== MATERIALS PROVIDED ==
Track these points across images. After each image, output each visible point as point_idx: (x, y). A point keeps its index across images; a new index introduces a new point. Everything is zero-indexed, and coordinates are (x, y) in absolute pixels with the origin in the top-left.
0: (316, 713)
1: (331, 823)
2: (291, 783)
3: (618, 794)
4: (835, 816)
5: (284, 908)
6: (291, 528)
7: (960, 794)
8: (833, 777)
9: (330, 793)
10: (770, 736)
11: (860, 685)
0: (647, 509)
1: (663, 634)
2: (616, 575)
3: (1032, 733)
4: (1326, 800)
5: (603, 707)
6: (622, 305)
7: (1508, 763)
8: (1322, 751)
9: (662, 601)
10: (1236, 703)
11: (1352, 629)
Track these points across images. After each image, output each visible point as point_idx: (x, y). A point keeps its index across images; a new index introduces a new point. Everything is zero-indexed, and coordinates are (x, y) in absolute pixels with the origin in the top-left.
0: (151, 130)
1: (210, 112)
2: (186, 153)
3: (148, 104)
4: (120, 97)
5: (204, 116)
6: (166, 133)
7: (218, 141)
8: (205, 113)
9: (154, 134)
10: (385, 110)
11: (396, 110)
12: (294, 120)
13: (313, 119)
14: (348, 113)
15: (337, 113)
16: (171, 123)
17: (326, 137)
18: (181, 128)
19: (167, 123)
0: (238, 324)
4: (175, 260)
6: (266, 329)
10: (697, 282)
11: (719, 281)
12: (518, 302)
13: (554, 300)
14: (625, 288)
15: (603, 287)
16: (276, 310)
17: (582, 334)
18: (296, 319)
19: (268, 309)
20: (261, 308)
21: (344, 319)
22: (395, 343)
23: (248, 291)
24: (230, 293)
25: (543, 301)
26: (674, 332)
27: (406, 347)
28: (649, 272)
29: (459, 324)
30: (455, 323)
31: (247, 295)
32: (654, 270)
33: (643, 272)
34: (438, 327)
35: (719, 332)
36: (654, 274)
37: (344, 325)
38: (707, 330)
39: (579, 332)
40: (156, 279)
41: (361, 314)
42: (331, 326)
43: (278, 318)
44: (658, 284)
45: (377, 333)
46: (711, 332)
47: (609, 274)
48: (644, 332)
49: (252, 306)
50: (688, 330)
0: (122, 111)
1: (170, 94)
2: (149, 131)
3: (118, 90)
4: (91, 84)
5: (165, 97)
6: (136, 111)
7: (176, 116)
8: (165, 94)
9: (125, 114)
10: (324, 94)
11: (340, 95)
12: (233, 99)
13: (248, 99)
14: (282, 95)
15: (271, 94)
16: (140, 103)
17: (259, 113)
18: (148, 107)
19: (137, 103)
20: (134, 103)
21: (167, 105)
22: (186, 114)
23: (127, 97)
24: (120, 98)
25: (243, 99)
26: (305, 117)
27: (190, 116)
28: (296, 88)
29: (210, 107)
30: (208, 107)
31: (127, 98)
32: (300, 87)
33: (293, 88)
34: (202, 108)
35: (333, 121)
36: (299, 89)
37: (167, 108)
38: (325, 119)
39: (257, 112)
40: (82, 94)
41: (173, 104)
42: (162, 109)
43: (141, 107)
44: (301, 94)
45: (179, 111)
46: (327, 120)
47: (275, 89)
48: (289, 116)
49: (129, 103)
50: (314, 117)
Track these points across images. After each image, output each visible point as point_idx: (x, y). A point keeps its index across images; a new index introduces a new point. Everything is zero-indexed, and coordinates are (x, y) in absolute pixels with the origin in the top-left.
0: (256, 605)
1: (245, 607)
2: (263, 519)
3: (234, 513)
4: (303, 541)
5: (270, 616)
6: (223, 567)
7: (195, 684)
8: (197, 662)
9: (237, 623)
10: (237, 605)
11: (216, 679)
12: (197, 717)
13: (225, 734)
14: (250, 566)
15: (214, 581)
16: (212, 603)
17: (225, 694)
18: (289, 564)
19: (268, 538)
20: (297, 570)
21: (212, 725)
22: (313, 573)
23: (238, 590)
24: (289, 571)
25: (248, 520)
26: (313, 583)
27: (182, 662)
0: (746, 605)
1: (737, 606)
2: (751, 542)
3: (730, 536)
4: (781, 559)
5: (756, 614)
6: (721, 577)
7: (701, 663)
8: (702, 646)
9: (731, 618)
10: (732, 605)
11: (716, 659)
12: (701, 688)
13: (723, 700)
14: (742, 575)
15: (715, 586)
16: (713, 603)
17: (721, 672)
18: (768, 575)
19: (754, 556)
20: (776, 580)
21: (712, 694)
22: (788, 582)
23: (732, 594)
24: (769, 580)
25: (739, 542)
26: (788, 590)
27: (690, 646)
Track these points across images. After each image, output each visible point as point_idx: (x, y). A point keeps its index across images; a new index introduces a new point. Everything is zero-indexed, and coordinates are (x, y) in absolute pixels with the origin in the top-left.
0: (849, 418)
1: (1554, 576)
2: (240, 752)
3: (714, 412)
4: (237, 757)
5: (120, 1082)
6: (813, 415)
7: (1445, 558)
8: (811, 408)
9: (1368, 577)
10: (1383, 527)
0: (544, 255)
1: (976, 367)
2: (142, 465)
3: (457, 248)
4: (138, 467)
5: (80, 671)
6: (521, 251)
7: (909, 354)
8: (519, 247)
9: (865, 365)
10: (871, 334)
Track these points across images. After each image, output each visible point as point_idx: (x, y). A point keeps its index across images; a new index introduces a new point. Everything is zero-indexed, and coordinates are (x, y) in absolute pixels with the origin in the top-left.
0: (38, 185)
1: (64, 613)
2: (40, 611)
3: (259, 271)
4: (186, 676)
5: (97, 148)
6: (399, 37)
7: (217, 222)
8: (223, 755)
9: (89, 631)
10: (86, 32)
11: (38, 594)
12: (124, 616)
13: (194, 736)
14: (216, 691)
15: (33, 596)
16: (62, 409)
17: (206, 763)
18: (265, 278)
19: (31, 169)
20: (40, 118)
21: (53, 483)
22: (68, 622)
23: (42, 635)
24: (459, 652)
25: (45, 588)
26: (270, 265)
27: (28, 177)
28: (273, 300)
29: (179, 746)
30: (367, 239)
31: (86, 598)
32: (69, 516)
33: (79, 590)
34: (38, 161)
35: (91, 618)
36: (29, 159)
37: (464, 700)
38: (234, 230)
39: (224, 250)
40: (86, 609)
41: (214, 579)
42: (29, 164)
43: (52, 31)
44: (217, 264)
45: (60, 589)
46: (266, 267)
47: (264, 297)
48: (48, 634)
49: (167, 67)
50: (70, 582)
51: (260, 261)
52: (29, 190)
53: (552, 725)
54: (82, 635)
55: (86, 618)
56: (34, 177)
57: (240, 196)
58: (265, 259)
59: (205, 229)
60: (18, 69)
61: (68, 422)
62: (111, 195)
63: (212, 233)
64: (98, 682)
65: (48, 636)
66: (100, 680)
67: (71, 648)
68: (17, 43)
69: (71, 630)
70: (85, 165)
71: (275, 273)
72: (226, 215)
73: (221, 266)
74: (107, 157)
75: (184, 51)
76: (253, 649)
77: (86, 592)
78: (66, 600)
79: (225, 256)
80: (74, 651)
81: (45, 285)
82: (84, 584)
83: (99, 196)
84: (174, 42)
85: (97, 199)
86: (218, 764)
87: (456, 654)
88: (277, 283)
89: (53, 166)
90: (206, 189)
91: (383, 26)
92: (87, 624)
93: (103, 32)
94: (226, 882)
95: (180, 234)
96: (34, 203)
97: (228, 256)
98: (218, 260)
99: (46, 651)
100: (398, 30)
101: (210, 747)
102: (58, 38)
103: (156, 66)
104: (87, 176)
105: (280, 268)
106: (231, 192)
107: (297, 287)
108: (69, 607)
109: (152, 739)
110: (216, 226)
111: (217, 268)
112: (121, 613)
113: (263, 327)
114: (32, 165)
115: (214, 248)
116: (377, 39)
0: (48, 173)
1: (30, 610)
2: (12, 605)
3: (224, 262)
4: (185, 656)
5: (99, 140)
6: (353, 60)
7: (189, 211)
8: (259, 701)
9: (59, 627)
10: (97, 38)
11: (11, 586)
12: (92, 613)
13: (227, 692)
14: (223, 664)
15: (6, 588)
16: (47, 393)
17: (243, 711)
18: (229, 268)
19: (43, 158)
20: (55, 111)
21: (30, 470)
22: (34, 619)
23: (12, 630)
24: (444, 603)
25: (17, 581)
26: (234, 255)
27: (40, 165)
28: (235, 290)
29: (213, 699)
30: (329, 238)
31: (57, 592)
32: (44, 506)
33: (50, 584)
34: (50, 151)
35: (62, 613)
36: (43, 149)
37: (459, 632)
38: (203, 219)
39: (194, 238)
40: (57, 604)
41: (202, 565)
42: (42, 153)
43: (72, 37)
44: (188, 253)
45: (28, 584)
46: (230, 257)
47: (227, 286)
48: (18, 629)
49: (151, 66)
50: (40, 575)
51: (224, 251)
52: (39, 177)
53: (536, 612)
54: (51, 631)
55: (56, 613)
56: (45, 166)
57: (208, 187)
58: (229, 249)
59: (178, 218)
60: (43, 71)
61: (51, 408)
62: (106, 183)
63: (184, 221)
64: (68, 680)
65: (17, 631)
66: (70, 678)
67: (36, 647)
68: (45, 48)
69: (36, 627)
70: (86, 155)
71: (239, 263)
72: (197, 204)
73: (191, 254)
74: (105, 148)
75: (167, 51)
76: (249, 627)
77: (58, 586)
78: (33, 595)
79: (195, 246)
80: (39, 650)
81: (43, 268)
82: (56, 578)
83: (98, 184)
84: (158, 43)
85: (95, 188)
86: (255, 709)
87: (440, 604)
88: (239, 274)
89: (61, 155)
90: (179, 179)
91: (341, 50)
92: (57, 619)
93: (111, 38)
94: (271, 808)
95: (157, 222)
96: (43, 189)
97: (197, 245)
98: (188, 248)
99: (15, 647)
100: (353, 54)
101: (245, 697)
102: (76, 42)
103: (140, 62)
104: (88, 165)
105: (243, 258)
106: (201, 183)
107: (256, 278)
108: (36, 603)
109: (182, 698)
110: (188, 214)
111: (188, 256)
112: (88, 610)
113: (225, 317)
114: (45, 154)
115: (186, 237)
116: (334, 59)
===
__TASK REQUIREMENTS__: Please edit the material from its start through the line containing "1: (663, 634)", changing "top-left" to "upper-left" and leaving everything else unchanged. Return only those lines.

__OUTPUT__:
Track these points across images. After each image, output each visible point as point_idx: (x, y). A point keeps its index across images; a new index introduces a new point. Everything is zero-indexed, and coordinates are (x, y) in absolute pixels with the origin in the upper-left.
0: (316, 713)
1: (331, 823)
2: (291, 783)
3: (618, 794)
4: (835, 816)
5: (284, 908)
6: (291, 528)
7: (960, 794)
8: (833, 777)
9: (330, 793)
10: (770, 736)
11: (860, 685)
0: (647, 509)
1: (663, 634)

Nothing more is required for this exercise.